Por Eduardo Luis Aguirre
Quiero aclarar que en este caso me propongo únicamente dar cuenta de algunos datos objetivos de la realidad de cara a la pandemia, intentando que afloren la reflexión, las diferencias y las similitudes entre algunos escenarios internacionales y civilizatorios. Para ello me he valido de algunas lecturas comparativas y de la provisoriedad siempre inquietante de nuestros saberes previos. Permítanme ensayar estas enunciaciones.



Cuba ya produjo su propia vacuna contra el Covid (se trata de las primeras vacunas que se desarrollan en Latinoamérica, según informa la BBC) y espera inmunizar al 70% por ciento de su población para el próximo mes de agosto.

Vietnam tiene 98 millones de habitantes, 4.360 contagios y 37 muertes y está desarrollando su propia vacuna, según detalla el portal especializado Embajada Abierta.

China, además de producir sus propias vacunas y revertir el brote pandémico, hoy tiene entre sus preocupaciones sanitarias la intervención en salud mental como un servicio de salud indispensable y aprovechar la innovación tecnológica para convertirse en una sociedad amigable con las personas mayores.

Laos tendría, según la agencia Reuters, 1879 casos y 2 muertos.

Estos países y Corea del Norte (que admite una ínfima cantidad de fallecidos) son los únicos cinco países formalmente comunistas que -cada uno con sus singularidades- subsisten en el mundo. Todos ellos han atravesado hasta ahora el acontecimiento pandémico con medidas de cuidado, estrategias de control social y consecuencias muy diferentes a las del resto de los países.

¿Cuáles son los denominadores comunes de los países de organización institucional no capitalista que podrían incidir en esas situaciones análogas, sin que esta pregunta derrame una catarata inconducente de prejuicios?

No podría asegurarlo. Pero creo que, desprovisto de anteojeras, delirios y sinrazones, podría conjeturar algunas explicaciones para nada originales.

En primer lugar, creo que estamos frente a tradiciones fuertemente arraigadas a la estatalidad, que además han cristalizado a lo largo de la historia.
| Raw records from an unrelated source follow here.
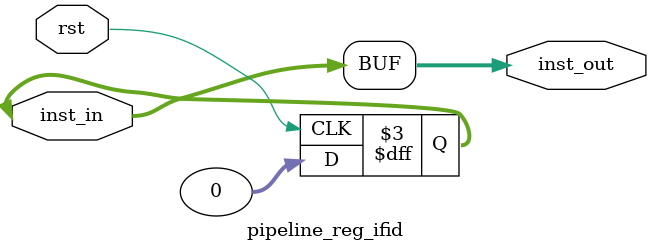
<source format=v>
module pipeline_reg_ifid (
  input rst,

  input  [31:0] inst_in,

  output reg [31:0] inst_out
  );

  always @ ( * )
    inst_out <= inst_in;

  always @ (posedge rst) begin
    inst_out <= 32'b0;
  end

endmodule // pipeline_reg_ifid

</source>
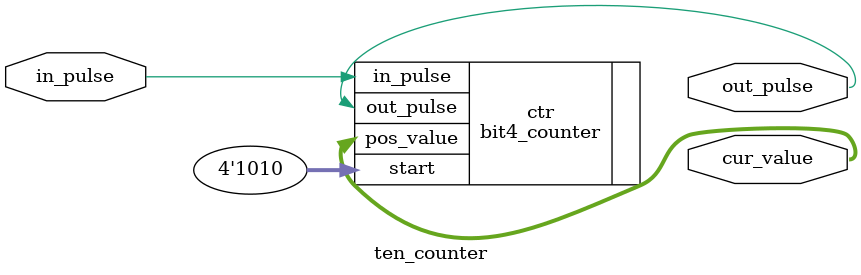
<source format=v>
`include "bit4_counter.v"

/*Counter that counts in this order:
9,8,7,6,5,4,3,2,1,0,9,8,..., on every posedge of in_pulse. 
Outputs a pulse on out_pulse whenever it resets to 0*/
module ten_counter(
    input in_pulse,
    output out_pulse,
    output [3:0] cur_value);

	bit4_counter ctr (
		.in_pulse(in_pulse),
		.start(4'd10),
		.out_pulse(out_pulse),
		.pos_value(cur_value));
    
endmodule
</source>
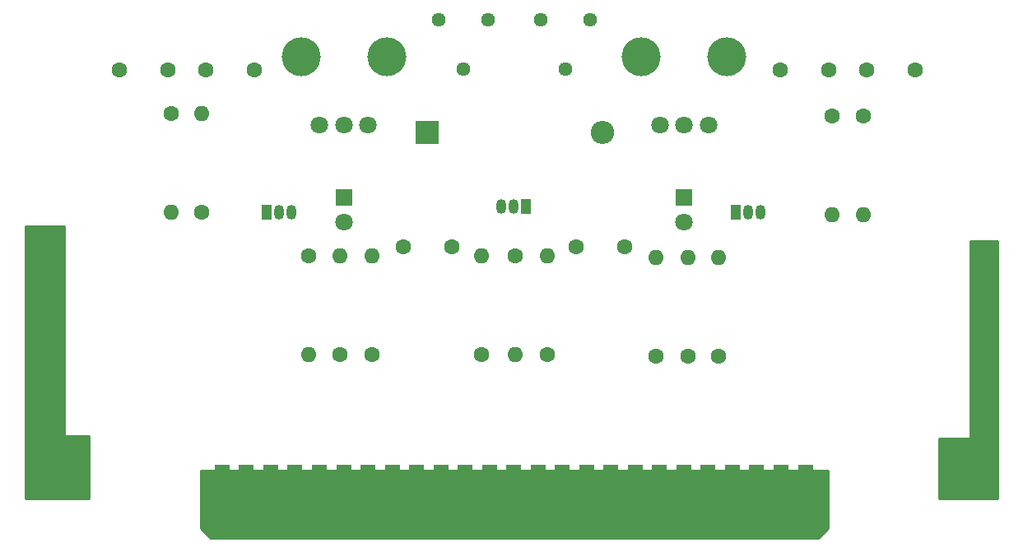
<source format=gbr>
G04 #@! TF.GenerationSoftware,KiCad,Pcbnew,(5.1.7)-1*
G04 #@! TF.CreationDate,2021-02-09T20:34:42-06:00*
G04 #@! TF.ProjectId,ConsolePedalTremolo,436f6e73-6f6c-4655-9065-64616c547265,rev?*
G04 #@! TF.SameCoordinates,Original*
G04 #@! TF.FileFunction,Soldermask,Top*
G04 #@! TF.FilePolarity,Negative*
%FSLAX46Y46*%
G04 Gerber Fmt 4.6, Leading zero omitted, Abs format (unit mm)*
G04 Created by KiCad (PCBNEW (5.1.7)-1) date 2021-02-09 20:34:42*
%MOMM*%
%LPD*%
G01*
G04 APERTURE LIST*
%ADD10R,1.800000X1.800000*%
%ADD11C,1.800000*%
%ADD12R,1.500000X7.000000*%
%ADD13C,5.000000*%
%ADD14C,1.600000*%
%ADD15O,1.600000X1.600000*%
%ADD16R,2.400000X2.400000*%
%ADD17O,2.400000X2.400000*%
%ADD18O,1.050000X1.500000*%
%ADD19R,1.050000X1.500000*%
%ADD20C,4.000000*%
%ADD21C,1.440000*%
%ADD22C,0.254000*%
%ADD23C,0.100000*%
G04 APERTURE END LIST*
D10*
G04 #@! TO.C,D1*
X115250000Y-95000000D03*
D11*
X115250000Y-97540000D03*
G04 #@! TD*
G04 #@! TO.C,D2*
X150250000Y-97540000D03*
D10*
X150250000Y-95000000D03*
G04 #@! TD*
D12*
G04 #@! TO.C,J1*
X102715000Y-126000000D03*
X105215000Y-126000000D03*
X107715000Y-126000000D03*
X110215000Y-126000000D03*
X112715000Y-126000000D03*
X115215000Y-126000000D03*
X117715000Y-126000000D03*
X120215000Y-126000000D03*
X122715000Y-126000000D03*
X125215000Y-126000000D03*
X127715000Y-126000000D03*
X130215000Y-126000000D03*
X132715000Y-126000000D03*
X135215000Y-126000000D03*
X137715000Y-126000000D03*
X140215000Y-126000000D03*
X142715000Y-126000000D03*
X145215000Y-126000000D03*
X147715000Y-126000000D03*
X150215000Y-126000000D03*
X152715000Y-126000000D03*
X155215000Y-126000000D03*
X157715000Y-126000000D03*
X160215000Y-126000000D03*
X162715000Y-126000000D03*
G04 #@! TD*
D13*
G04 #@! TO.C,H1*
X85350000Y-122600000D03*
G04 #@! TD*
G04 #@! TO.C,H2*
X180150000Y-122600000D03*
G04 #@! TD*
D14*
G04 #@! TO.C,R3*
X153797000Y-111353600D03*
D15*
X153797000Y-101193600D03*
G04 #@! TD*
D16*
G04 #@! TO.C,C5*
X123825000Y-88265000D03*
D17*
X141825000Y-88265000D03*
G04 #@! TD*
D18*
G04 #@! TO.C,Q1*
X156845000Y-96520000D03*
X158115000Y-96520000D03*
D19*
X155575000Y-96520000D03*
G04 #@! TD*
D18*
G04 #@! TO.C,Q2*
X132715000Y-95885000D03*
X131445000Y-95885000D03*
D19*
X133985000Y-95885000D03*
G04 #@! TD*
G04 #@! TO.C,Q3*
X107315000Y-96520000D03*
D18*
X109855000Y-96520000D03*
X108585000Y-96520000D03*
G04 #@! TD*
D15*
G04 #@! TO.C,R1*
X114871500Y-100965000D03*
D14*
X114871500Y-111125000D03*
G04 #@! TD*
D15*
G04 #@! TO.C,R2*
X129413000Y-100965000D03*
D14*
X129413000Y-111125000D03*
G04 #@! TD*
G04 #@! TO.C,R4*
X136144000Y-111125000D03*
D15*
X136144000Y-100965000D03*
G04 #@! TD*
G04 #@! TO.C,R5*
X132842000Y-111125000D03*
D14*
X132842000Y-100965000D03*
G04 #@! TD*
G04 #@! TO.C,R6*
X165481000Y-86614000D03*
D15*
X165481000Y-96774000D03*
G04 #@! TD*
G04 #@! TO.C,R7*
X147320000Y-101190001D03*
D14*
X147320000Y-111350001D03*
G04 #@! TD*
G04 #@! TO.C,R8*
X168656000Y-86614000D03*
D15*
X168656000Y-96774000D03*
G04 #@! TD*
D14*
G04 #@! TO.C,R9*
X111633000Y-100965000D03*
D15*
X111633000Y-111125000D03*
G04 #@! TD*
D14*
G04 #@! TO.C,R10*
X150622000Y-111340900D03*
D15*
X150622000Y-101180900D03*
G04 #@! TD*
G04 #@! TO.C,R11*
X100647500Y-86360000D03*
D14*
X100647500Y-96520000D03*
G04 #@! TD*
D15*
G04 #@! TO.C,R12*
X118110000Y-100965000D03*
D14*
X118110000Y-111125000D03*
G04 #@! TD*
G04 #@! TO.C,R13*
X97472500Y-86360000D03*
D15*
X97472500Y-96520000D03*
G04 #@! TD*
D11*
G04 #@! TO.C,RV1*
X147750000Y-87500000D03*
X150250000Y-87500000D03*
X152750000Y-87500000D03*
D20*
X145850000Y-80500000D03*
X154650000Y-80500000D03*
G04 #@! TD*
G04 #@! TO.C,RV2*
X119650000Y-80500000D03*
X110850000Y-80500000D03*
D11*
X117750000Y-87500000D03*
X115250000Y-87500000D03*
X112750000Y-87500000D03*
G04 #@! TD*
D21*
G04 #@! TO.C,RV3*
X140545000Y-76708000D03*
X138005000Y-81788000D03*
X135465000Y-76708000D03*
G04 #@! TD*
G04 #@! TO.C,RV4*
X124965000Y-76708000D03*
X127505000Y-81788000D03*
X130045000Y-76708000D03*
G04 #@! TD*
D14*
G04 #@! TO.C,C1*
X126365000Y-100095000D03*
X121365000Y-100095000D03*
G04 #@! TD*
G04 #@! TO.C,C2*
X144145000Y-100095000D03*
X139145000Y-100095000D03*
G04 #@! TD*
G04 #@! TO.C,C3*
X160100000Y-81883200D03*
X165100000Y-81883200D03*
G04 #@! TD*
G04 #@! TO.C,C4*
X101045000Y-81883200D03*
X106045000Y-81883200D03*
G04 #@! TD*
G04 #@! TO.C,C6*
X173990000Y-81883200D03*
X168990000Y-81883200D03*
G04 #@! TD*
G04 #@! TO.C,C7*
X92155000Y-81883200D03*
X97155000Y-81883200D03*
G04 #@! TD*
D22*
X165000000Y-129000000D02*
X164000000Y-130000000D01*
X101500000Y-130000000D01*
X100500000Y-129000000D01*
X100500000Y-123063000D01*
X165000000Y-123063000D01*
X165000000Y-129000000D01*
D23*
G36*
X165000000Y-129000000D02*
G01*
X164000000Y-130000000D01*
X101500000Y-130000000D01*
X100500000Y-129000000D01*
X100500000Y-123063000D01*
X165000000Y-123063000D01*
X165000000Y-129000000D01*
G37*
D22*
X86487000Y-119380000D02*
X86489440Y-119404776D01*
X86496667Y-119428601D01*
X86508403Y-119450557D01*
X86524197Y-119469803D01*
X86543443Y-119485597D01*
X86565399Y-119497333D01*
X86589224Y-119504560D01*
X86614000Y-119507000D01*
X89000000Y-119507000D01*
X89000000Y-126000000D01*
X82500000Y-126000000D01*
X82500000Y-97917000D01*
X86487000Y-97917000D01*
X86487000Y-119380000D01*
D23*
G36*
X86487000Y-119380000D02*
G01*
X86489440Y-119404776D01*
X86496667Y-119428601D01*
X86508403Y-119450557D01*
X86524197Y-119469803D01*
X86543443Y-119485597D01*
X86565399Y-119497333D01*
X86589224Y-119504560D01*
X86614000Y-119507000D01*
X89000000Y-119507000D01*
X89000000Y-126000000D01*
X82500000Y-126000000D01*
X82500000Y-97917000D01*
X86487000Y-97917000D01*
X86487000Y-119380000D01*
G37*
D22*
X182499000Y-126000000D02*
X176500000Y-126000000D01*
X176500000Y-119761000D01*
X179578000Y-119761000D01*
X179602776Y-119758560D01*
X179626601Y-119751333D01*
X179648557Y-119739597D01*
X179667803Y-119723803D01*
X179683597Y-119704557D01*
X179695333Y-119682601D01*
X179702560Y-119658776D01*
X179705000Y-119634000D01*
X179705000Y-99441000D01*
X182499000Y-99441000D01*
X182499000Y-126000000D01*
D23*
G36*
X182499000Y-126000000D02*
G01*
X176500000Y-126000000D01*
X176500000Y-119761000D01*
X179578000Y-119761000D01*
X179602776Y-119758560D01*
X179626601Y-119751333D01*
X179648557Y-119739597D01*
X179667803Y-119723803D01*
X179683597Y-119704557D01*
X179695333Y-119682601D01*
X179702560Y-119658776D01*
X179705000Y-119634000D01*
X179705000Y-99441000D01*
X182499000Y-99441000D01*
X182499000Y-126000000D01*
G37*
M02*

</source>
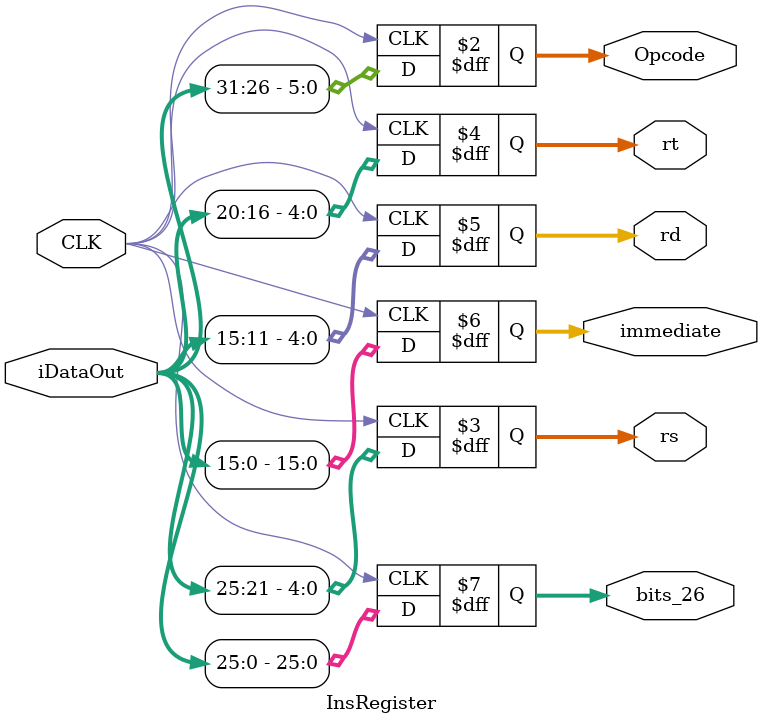
<source format=v>
`timescale 1ns / 1ps
module InsRegister(iDataOut, /*IRWre,*/ Opcode, rs, rt, rd, immediate, bits_26, CLK);
	input [31:0] iDataOut;
	input CLK/*, IRWre*/;
	output reg [5:0] Opcode;
	output reg [4:0] rs, rt, rd;
	output reg [15:0] immediate;
	output reg [25:0] bits_26;
    always @(negedge CLK) begin
			Opcode <= iDataOut[31:26];
			rs <= iDataOut[25:21];
			rt <= iDataOut[20:16];
			rd <= iDataOut[15:11];
			immediate <= iDataOut[15:0];
			bits_26 <= iDataOut[25:0];
    end
endmodule

</source>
En cada uno de los cinco países hay una concepción de lo común que, en la ética socialista, siempre se encuentra por encima del mito del individuo. Dicho en otros términos y usando nuestros propios conocimientos ancestrales, el ser humano nunca fue individuo. Por el contrario, siempre fue comunidad, tal como lo señala el teólogo y filósofo Enrique Dussel. El tema a debatir es cómo se organiza esa comunidad, pero jamás la preeminencia de un ser varón, propietario, europeo, como lo imaginaba el idealismo alemán del siglo XVIII. Menuda disputa cultural.

En consecuencia de lo que hasta aquí llevamos dicho, existe también un sentido de solidaridad y una valoración del Otro en tanto otro muy diferente al de las tradiciones eurocéntricas, algo que ya destacaba Emmanuel Levinas.

Todos estos países poseen rígidos aparatos ideológicos y represivos de control, como los definía Althusser, para referirse, paradójicamente, a Occidente.

Luego, hay un fuerte arraigo a la idea de autoridad, material o simbólica.

No puede dejar de introducir en el análisis una estructura política que no reconoce, en virtud de la vigencia de un sistema de partido único, dilaciones, expresiones o matices disidentes con los dictados institucionales en los que supuestamente descansa la voluntad de la población.

Por ende, poseen una indiscutible aptitud para prevenir, disuadir o conjurar, muy superior a la que han demostrado los demás países en momentos de emergencia colectiva.

Finalmente, una probada capacidad intelectual de sus cuadros dirigentes, custodiada con mano de hierro por el propio estado que referencian.

En definitiva, las enumeraciones no son más que conjeturas, pero eso no implica cancelar las preguntas ni estirar la vigilia sin presuntuosidad predictiva pero con una voraz curiosidad política y reteorizante.